Extracted page text data:
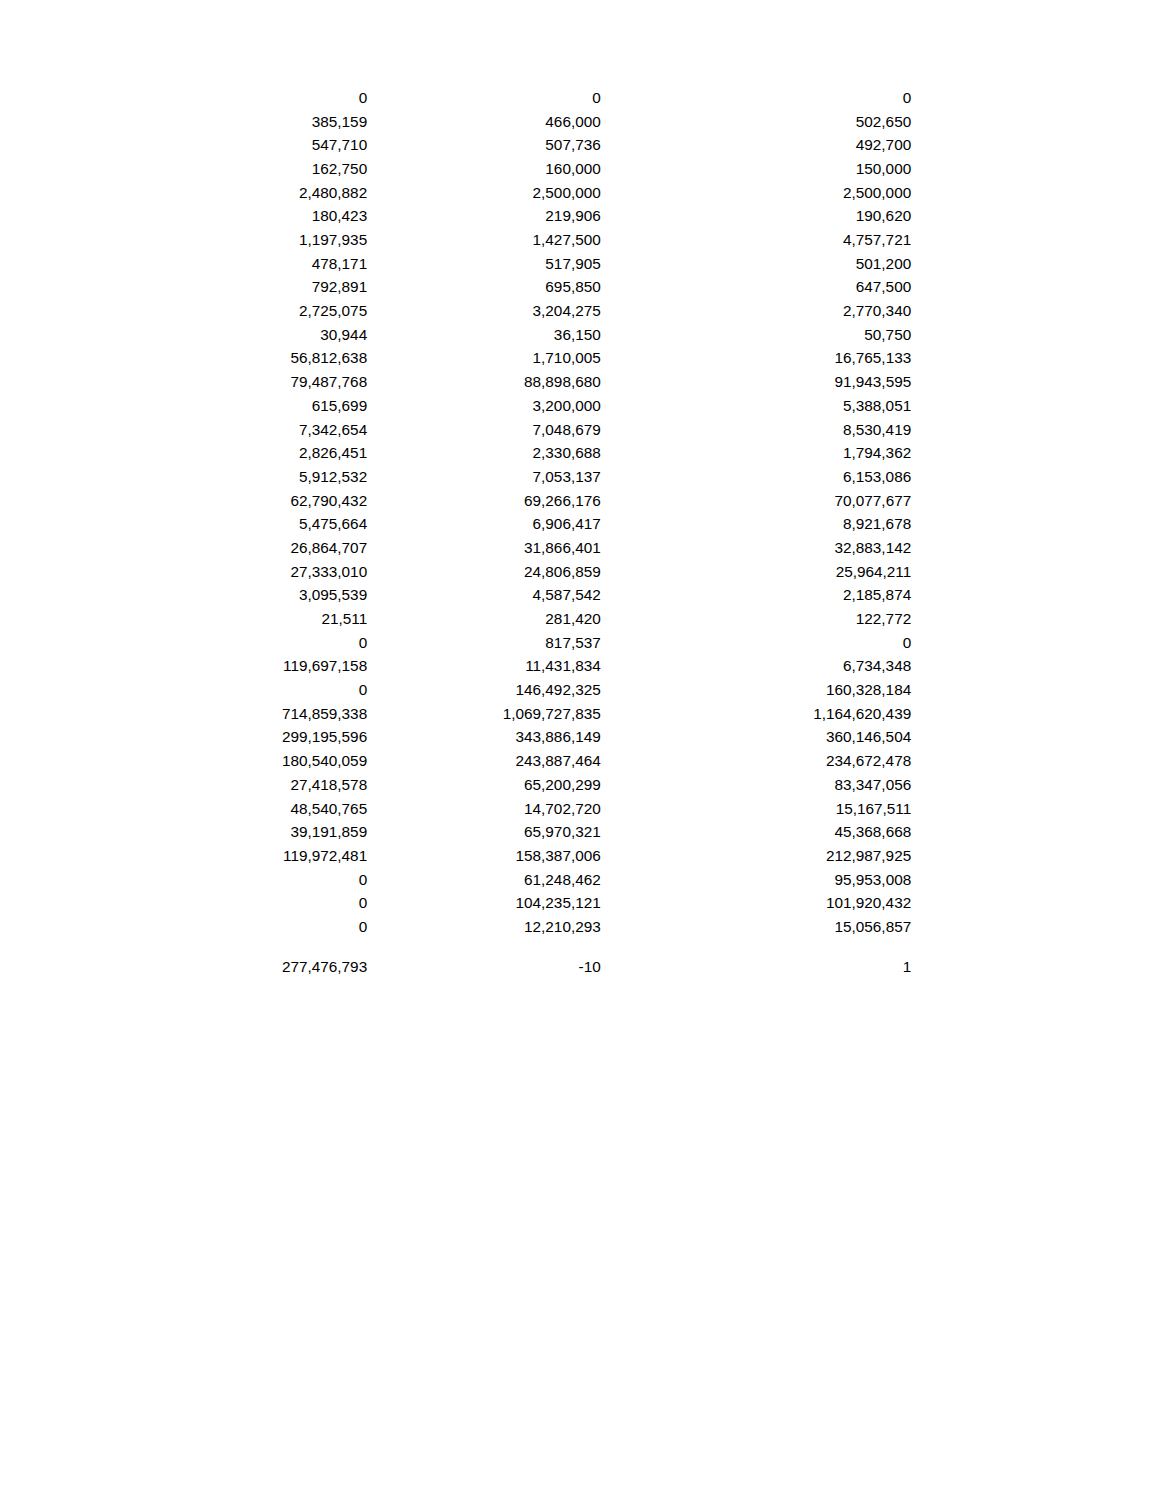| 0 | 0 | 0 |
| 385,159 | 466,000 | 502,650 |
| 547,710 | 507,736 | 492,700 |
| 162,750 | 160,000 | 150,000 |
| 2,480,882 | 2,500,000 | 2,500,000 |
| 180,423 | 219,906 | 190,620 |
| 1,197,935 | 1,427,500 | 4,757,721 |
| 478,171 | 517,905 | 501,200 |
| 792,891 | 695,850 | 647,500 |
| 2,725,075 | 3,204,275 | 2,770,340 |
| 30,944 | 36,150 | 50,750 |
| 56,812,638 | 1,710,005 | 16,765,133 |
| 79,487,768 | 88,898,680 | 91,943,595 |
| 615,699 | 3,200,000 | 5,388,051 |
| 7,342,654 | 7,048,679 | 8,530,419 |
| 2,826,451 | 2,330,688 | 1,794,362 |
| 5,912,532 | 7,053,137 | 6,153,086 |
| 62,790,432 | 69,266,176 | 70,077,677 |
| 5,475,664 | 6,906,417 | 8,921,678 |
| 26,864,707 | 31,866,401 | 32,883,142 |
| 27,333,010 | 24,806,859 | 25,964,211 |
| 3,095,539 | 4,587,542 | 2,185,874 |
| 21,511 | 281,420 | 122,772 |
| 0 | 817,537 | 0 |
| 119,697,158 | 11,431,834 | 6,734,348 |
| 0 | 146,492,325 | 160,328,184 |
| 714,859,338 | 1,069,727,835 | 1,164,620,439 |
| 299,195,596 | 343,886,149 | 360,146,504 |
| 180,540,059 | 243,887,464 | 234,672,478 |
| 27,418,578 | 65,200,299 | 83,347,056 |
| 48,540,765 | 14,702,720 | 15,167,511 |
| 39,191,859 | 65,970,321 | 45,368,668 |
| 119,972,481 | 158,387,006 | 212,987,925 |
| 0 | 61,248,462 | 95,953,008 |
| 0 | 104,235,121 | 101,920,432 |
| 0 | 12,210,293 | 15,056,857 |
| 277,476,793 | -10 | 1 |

What you need to do: For the records above, output each one exactly and skip any image.

Exercise answer:
| 0 | 0 | 0 |
| 385,159 | 466,000 | 502,650 |
| 547,710 | 507,736 | 492,700 |
| 162,750 | 160,000 | 150,000 |
| 2,480,882 | 2,500,000 | 2,500,000 |
| 180,423 | 219,906 | 190,620 |
| 1,197,935 | 1,427,500 | 4,757,721 |
| 478,171 | 517,905 | 501,200 |
| 792,891 | 695,850 | 647,500 |
| 2,725,075 | 3,204,275 | 2,770,340 |
| 30,944 | 36,150 | 50,750 |
| 56,812,638 | 1,710,005 | 16,765,133 |
| 79,487,768 | 88,898,680 | 91,943,595 |
| 615,699 | 3,200,000 | 5,388,051 |
| 7,342,654 | 7,048,679 | 8,530,419 |
| 2,826,451 | 2,330,688 | 1,794,362 |
| 5,912,532 | 7,053,137 | 6,153,086 |
| 62,790,432 | 69,266,176 | 70,077,677 |
| 5,475,664 | 6,906,417 | 8,921,678 |
| 26,864,707 | 31,866,401 | 32,883,142 |
| 27,333,010 | 24,806,859 | 25,964,211 |
| 3,095,539 | 4,587,542 | 2,185,874 |
| 21,511 | 281,420 | 122,772 |
| 0 | 817,537 | 0 |
| 119,697,158 | 11,431,834 | 6,734,348 |
| 0 | 146,492,325 | 160,328,184 |
| 714,859,338 | 1,069,727,835 | 1,164,620,439 |
| 299,195,596 | 343,886,149 | 360,146,504 |
| 180,540,059 | 243,887,464 | 234,672,478 |
| 27,418,578 | 65,200,299 | 83,347,056 |
| 48,540,765 | 14,702,720 | 15,167,511 |
| 39,191,859 | 65,970,321 | 45,368,668 |
| 119,972,481 | 158,387,006 | 212,987,925 |
| 0 | 61,248,462 | 95,953,008 |
| 0 | 104,235,121 | 101,920,432 |
| 0 | 12,210,293 | 15,056,857 |
| 277,476,793 | -10 | 1 |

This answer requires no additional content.